Delegitimasi melalui wacana terlihat juga dalam hal pengentasan kemiskinan. Upaya pemberantasan kemiskinan melalui Bantuan Langsung Tunai (BLT), beras murah untuk rakyat miskin (Raskin), subsidi pendidikan melalui Bantuan Operasional Sekolah (BOS) dan Bantuan Khusus Murid (BKM), obat murah, perumahan murah diwacanakan sebagai langkah yang tidak efektif bagi pemberdayaan masyarakat. Wacana ini sedikit banyak memprovokasi kesadaran publik untuk mengeliminasi kerja keras pemerintah. Akibatnya pemerintah dipersepsi belum berbuat bahkan gagal dalam pengentasan kemiskinan.

Sulit dipungkiri bahwa secara kuantitatif jumlah orang miskin dan pengangguran masih menumpuk. Namun kerja yang dilakukan secara bertahap dan agenda yang disusun secara akurat oleh pemerintah bukanlah sulap yang menghasilkan sesuatu dalam waktu singkat. Justru di sinilah dibutuhkan sinergi demi rakyat banyak.

Provokasi Wacana
Reformasi merupakan buah dari energi-energi yang bersinergi. Namun kini sinergi itu kembali mencair menjadi energi-energi liar. Masing-masing energi (kelompok) menyuarakan kepentingannya dan menafikan kepentingan lainnya. Akibatnya reformasi belum menemukan jati dirinya, sampai kini. Energi liar ini tumbuh subur, salah satunya, akibat orientasi kekuasaan yang lebih mengemuka di lingkaran parpol daripada orientasi kerakyatan.

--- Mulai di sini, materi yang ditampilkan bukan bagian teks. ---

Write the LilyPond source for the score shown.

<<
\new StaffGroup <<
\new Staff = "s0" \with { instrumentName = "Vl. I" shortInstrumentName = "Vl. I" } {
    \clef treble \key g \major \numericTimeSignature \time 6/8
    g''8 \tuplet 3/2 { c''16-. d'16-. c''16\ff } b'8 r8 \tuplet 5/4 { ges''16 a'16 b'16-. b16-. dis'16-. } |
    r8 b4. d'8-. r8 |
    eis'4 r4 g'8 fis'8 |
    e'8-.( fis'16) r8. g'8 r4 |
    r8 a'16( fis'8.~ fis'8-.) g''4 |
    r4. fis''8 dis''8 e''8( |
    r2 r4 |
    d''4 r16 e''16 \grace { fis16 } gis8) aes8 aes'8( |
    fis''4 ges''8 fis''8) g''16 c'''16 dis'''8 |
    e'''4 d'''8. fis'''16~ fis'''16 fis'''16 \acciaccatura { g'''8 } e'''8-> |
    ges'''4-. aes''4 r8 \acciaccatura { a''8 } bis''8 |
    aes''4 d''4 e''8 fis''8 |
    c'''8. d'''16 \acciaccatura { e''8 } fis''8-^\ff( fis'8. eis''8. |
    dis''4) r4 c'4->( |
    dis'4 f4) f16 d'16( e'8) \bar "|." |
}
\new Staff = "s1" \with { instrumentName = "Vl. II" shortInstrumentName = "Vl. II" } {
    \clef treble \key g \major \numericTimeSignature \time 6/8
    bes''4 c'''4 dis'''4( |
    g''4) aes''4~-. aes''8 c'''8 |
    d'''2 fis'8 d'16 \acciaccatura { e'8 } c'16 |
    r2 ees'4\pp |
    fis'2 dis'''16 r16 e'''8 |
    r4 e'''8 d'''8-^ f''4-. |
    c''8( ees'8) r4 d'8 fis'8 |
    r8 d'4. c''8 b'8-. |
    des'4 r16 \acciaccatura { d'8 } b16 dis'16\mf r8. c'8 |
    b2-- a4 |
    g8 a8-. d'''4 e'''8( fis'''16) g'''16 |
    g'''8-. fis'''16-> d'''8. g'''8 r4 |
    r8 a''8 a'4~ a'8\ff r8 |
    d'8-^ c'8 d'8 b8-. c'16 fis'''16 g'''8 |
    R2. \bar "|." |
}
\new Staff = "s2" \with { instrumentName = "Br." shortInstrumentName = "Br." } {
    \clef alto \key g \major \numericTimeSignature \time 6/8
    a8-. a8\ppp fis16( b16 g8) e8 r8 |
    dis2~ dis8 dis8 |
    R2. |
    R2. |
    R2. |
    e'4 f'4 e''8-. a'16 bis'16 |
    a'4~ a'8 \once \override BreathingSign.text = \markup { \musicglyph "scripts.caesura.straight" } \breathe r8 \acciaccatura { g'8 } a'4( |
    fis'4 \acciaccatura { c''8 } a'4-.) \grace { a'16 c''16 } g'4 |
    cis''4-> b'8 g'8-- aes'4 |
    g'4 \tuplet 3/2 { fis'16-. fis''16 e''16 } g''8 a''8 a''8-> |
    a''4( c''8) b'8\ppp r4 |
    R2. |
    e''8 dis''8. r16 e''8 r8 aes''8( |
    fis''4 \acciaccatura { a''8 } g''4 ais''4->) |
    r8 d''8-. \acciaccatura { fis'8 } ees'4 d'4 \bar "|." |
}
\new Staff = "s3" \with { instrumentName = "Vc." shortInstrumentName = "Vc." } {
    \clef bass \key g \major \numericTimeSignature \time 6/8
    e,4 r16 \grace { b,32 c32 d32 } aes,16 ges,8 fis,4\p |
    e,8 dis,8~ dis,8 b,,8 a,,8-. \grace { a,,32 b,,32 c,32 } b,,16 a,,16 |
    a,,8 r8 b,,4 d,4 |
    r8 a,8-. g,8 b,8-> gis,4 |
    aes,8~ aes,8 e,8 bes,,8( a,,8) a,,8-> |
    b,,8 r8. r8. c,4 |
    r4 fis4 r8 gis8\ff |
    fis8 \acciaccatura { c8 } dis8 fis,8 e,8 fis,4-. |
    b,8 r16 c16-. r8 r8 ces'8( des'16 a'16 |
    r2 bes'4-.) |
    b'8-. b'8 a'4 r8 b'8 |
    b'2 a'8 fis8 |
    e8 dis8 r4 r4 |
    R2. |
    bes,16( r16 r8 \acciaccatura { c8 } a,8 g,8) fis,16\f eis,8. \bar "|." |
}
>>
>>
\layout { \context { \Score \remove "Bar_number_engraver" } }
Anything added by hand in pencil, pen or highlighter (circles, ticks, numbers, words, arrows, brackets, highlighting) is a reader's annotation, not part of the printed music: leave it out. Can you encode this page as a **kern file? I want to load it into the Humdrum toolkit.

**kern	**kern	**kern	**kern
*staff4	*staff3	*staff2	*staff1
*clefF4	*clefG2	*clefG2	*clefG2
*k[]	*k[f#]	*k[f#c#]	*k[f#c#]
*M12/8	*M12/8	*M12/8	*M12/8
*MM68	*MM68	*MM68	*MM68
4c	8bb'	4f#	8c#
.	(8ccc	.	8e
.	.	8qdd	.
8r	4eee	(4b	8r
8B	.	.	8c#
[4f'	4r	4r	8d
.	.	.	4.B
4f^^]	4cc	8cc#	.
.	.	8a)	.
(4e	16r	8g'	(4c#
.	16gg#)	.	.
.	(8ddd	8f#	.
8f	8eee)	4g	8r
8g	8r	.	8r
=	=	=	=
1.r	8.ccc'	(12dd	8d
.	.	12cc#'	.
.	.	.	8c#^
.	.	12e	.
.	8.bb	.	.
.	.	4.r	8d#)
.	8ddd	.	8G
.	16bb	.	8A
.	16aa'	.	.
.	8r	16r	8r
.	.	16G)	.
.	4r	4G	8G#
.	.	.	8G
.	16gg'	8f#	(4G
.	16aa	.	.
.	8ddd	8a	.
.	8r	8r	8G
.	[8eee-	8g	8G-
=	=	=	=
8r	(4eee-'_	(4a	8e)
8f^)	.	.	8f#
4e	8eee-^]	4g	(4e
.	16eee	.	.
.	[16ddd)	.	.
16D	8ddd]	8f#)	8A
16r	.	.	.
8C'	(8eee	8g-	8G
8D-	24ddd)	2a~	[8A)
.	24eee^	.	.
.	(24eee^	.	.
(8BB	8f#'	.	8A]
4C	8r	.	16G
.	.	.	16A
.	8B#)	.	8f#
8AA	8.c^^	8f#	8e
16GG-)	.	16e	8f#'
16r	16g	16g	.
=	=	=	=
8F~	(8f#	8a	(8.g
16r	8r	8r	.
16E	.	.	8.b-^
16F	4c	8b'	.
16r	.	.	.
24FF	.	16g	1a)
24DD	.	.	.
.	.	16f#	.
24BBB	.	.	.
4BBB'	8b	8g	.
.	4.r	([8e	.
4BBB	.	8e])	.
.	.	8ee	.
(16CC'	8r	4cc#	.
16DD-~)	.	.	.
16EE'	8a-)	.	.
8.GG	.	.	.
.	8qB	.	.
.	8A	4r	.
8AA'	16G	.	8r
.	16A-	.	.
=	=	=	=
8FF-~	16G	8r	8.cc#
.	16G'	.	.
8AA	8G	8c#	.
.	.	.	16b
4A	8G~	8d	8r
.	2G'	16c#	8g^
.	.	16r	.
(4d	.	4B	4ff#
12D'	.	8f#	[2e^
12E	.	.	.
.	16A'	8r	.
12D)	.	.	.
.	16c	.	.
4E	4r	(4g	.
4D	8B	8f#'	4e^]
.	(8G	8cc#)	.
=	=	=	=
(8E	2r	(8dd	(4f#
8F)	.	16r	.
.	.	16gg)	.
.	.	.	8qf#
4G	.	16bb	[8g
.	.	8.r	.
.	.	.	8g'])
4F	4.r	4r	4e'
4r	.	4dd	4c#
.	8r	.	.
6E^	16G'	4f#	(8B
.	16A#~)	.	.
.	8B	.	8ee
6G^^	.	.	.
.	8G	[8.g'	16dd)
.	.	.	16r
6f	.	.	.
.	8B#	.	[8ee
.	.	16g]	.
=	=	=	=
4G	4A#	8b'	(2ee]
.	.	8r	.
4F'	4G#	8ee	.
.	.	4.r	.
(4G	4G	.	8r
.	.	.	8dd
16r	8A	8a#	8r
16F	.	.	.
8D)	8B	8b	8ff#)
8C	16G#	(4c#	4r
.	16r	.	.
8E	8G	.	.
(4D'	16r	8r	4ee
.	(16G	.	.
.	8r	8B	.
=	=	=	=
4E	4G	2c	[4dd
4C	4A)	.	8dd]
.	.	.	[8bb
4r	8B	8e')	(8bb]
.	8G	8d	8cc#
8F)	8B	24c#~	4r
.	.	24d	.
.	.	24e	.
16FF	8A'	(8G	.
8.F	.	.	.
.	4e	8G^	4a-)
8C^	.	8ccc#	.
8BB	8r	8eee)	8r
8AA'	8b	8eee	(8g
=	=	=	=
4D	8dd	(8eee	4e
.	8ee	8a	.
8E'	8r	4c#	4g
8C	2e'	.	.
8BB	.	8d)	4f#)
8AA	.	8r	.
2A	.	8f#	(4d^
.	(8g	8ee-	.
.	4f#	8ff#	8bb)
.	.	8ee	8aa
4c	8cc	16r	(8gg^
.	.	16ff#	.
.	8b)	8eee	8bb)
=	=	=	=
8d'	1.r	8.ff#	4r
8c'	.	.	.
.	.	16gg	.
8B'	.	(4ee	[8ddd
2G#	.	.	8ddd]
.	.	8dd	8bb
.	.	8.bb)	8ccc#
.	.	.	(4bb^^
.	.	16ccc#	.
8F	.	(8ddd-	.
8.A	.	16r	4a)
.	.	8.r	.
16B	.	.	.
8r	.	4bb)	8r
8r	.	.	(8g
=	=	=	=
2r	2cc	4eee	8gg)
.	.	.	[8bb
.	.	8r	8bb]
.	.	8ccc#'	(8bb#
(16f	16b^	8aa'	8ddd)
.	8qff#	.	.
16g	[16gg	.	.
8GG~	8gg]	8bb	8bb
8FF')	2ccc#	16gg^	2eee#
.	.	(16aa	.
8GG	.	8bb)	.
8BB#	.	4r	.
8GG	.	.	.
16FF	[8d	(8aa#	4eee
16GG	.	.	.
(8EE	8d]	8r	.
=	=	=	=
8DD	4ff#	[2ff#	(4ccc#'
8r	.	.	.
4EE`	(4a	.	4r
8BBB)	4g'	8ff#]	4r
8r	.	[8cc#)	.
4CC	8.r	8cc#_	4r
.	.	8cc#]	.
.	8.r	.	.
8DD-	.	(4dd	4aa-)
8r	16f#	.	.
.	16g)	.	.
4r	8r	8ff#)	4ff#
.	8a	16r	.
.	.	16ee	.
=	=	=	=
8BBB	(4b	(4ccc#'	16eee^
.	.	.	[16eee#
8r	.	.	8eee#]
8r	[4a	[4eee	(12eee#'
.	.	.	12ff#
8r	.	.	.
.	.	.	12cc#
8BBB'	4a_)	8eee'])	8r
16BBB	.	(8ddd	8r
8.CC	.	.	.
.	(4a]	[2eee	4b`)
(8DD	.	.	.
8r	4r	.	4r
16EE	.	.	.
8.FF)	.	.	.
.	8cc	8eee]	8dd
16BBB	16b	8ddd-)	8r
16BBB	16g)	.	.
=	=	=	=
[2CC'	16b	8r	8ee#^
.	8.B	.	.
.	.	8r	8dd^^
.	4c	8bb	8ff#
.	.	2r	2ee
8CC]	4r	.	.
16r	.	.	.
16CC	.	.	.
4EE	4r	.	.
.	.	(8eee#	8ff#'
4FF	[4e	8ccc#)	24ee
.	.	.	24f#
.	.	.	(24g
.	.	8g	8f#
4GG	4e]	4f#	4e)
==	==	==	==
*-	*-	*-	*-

Ranah pengabdian pada rakyat yang sejatinya termediasi melalui parpol didistorsi menjadi pengabdian pada parpol. Inilah yang dalam khazanah politik disebut partyocracy. Kekuasaan mengalir dari partai, oleh partai, dan untuk partai. Dampak lebih jauh, rakyat harus menyelesaikan problemnya dengan caranya sendiri sekaligus roda aparatur negara tidak efektif. Hal ini dapat dilihat dari beberapa kasus yang terjadi di beberapa daerah yang akhirnya harus melibatkan pusat (presiden). Idealnya persoalan di daerah dapat diselesaikan oleh daerah. Paling tidak bisa dimediasi oleh para wakil rakyat di daerah dan dikomunikasikan dengan pemerintah.

Kita tidak bisa berharap banyak apabila seluruh problem kebangsaan ditimpakan pada seorang presiden SBY. Tanpa dukungan dan peran serta seluruh komponen warga bangsa, semua rencana dan kebijakan yang dibuat Presiden SBY tak akan banyak bermakna. Dan akan semakin tak bermakna apabila semua proses kebangsaan dipolitisasi melalui provokasi wacana untuk kepentingan segelintir elite yang mengatasnamakan rakyat.